When I woke up the next morning my finger hurt really bad. Forgetting about the staple, I thought I had somehow broken the finger because it sure felt broken. By the time I got to work — in Greenfield that day — it was starting to swell, and eventually, my co-workers told me to go to the hospital. I did, and they cleaned the finger and gave me some pain pills.
I ended up eating most of the pills that day and night, but they didn’t help.
I went to a different doctor the next morning. She told me I had 30 minutes to dash home, grab whatever I needed, and meet her at the hospital.

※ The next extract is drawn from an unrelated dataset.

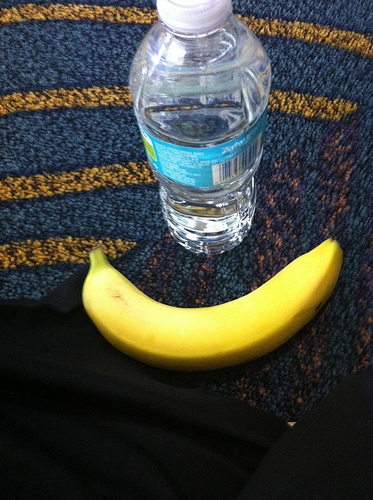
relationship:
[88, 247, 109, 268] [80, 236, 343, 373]
tip of banana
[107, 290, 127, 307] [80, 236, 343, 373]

I was there four or five days — on heavy antibiotics and a morphine drip. That didn’t help much either, at least the first two or three days. When I got out of the hospital I went back to work, but an incision the doctor made — about where the staple stuck me — would never heal.
As things turned out, some kind of infection ate all the muscle, ligaments and bone around where I stapled my finger. Basically, there was no joint left in the end of the right index finger. So I had to go see a specialist at Christ Hospital. They ended up cutting the joint out, then stuck the tip back on the rest of the finger.
So, I guess you could say the Parker House left its mark on me.
Now a big crane has vanquished its next-door neighbor, the old Parker Hotel, where I received probably the most hideous haircut I’ve ever had. Unless you count those mullets I used to wear back in the 1980s.